TASK TO CARRY OUT:
From the line with "remove or edit content, or c" to the line with "Sundance Film Festival (USA)", retype each line exactly as it stands in the records below, but skip the pictures.

[Transcribed page contents]
◆ ◆ ◆ ◆
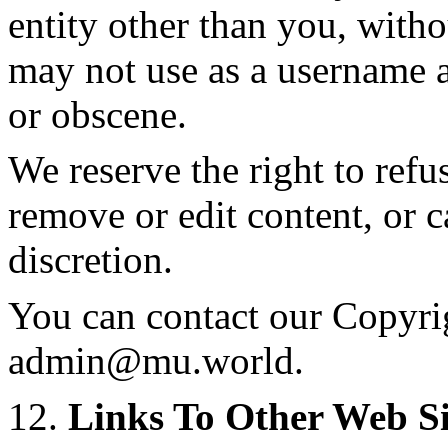
entity other than you, with
may not use as a username a
or obscene.
We reserve the right to refu
remove or edit content, or c
discretion.
You can contact our Copyrig
admin@mu.world
.
12.
Links To Other Web Si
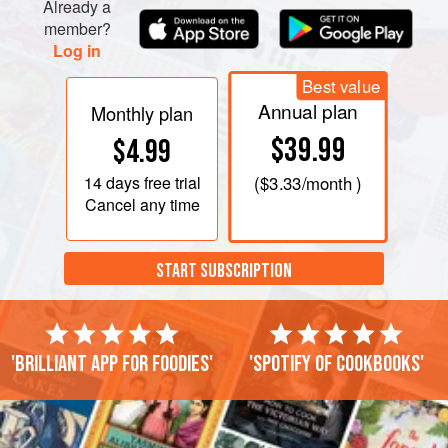
Already a
member?
Log in
Best value
Annual plan
Monthly plan
$39.99
$4.99
14 days
free trial
(
$3.33
/month )
Cancel any time
START SUBSCRIPTION
'Brilliant app for foodies'
'Spotify of cookbooks'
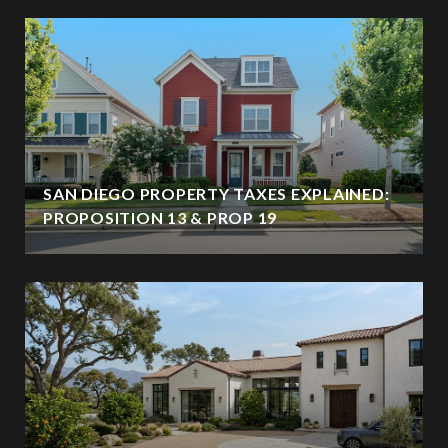
SAN DIEGO PROPERTY TAXES EXPLAINED:
PROPOSITION 13 & PROP 19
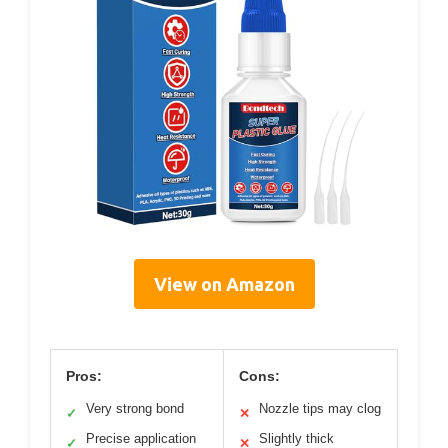
View on Amazon
Pros:
Cons:
Very strong bond
Nozzle tips may clog
✓
✕
Precise application
Slightly thick
✓
✕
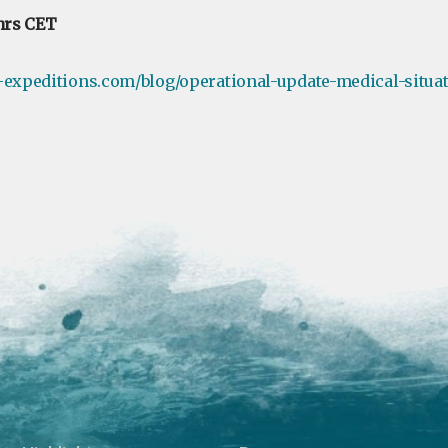
hrs CET
-expeditions.com/blog/operational-update-medical-situa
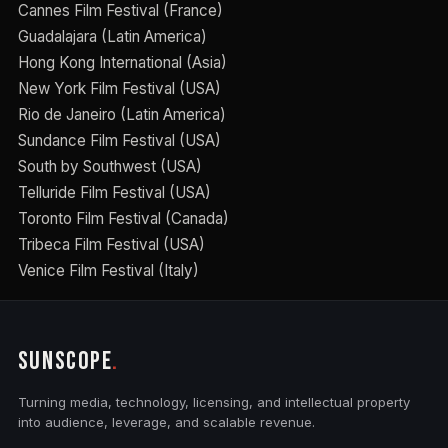
Cannes Film Festival (France)
Guadalajara (Latin America)
Hong Kong International (Asia)
New York Film Festival (USA)
Rio de Janeiro (Latin America)
Sundance Film Festival (USA)
South by Southwest (USA)
Telluride Film Festival (USA)
Toronto Film Festival (Canada)
Tribeca Film Festival (USA)
Venice Film Festival (Italy)
SUNSCOPE
.
Turning media, technology, licensing, and intellectual property
into audience, leverage, and scalable revenue.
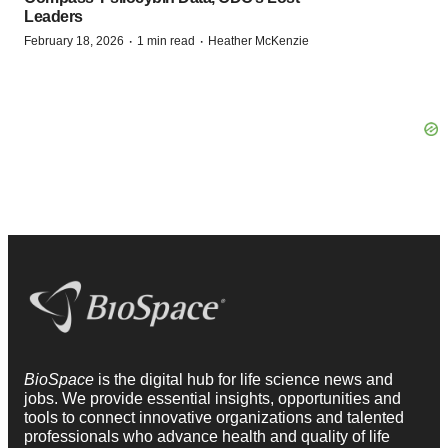
Leaders
·
·
February 18, 2026
1 min read
Heather McKenzie
BioSpace
is the digital hub for life science news and
jobs. We provide essential insights, opportunities and
tools to connect innovative organizations and talented
professionals who advance health and quality of life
◆ ◆ ◆ ◆
OUTPUT OF THE TASK:
remove or edit content, or c
discretion.
You can contact our Copyrig
admin@mu.world
.
12.
Links To Other Web Si
Already a
member?
Log in
Best value
Annual plan
Monthly plan
$39.99
$4.99
14 days
free trial
(
$3.33
/month )
Cancel any time
START SUBSCRIPTION
'Brilliant app for foodies'
'Spotify of cookbooks'
SAN DIEGO PROPERTY TAXES EXPLAINED:
PROPOSITION 13 & PROP 19
View on Amazon
Pros:
Cons:
Very strong bond
Nozzle tips may clog
✓
✕
Precise application
Slightly thick
✓
✕
hrs CET
-expeditions.com/blog/operational-update-medical-situa
Cannes Film Festival (France)
Guadalajara (Latin America)
Hong Kong International (Asia)
New York Film Festival (USA)
Rio de Janeiro (Latin America)
Sundance Film Festival (USA)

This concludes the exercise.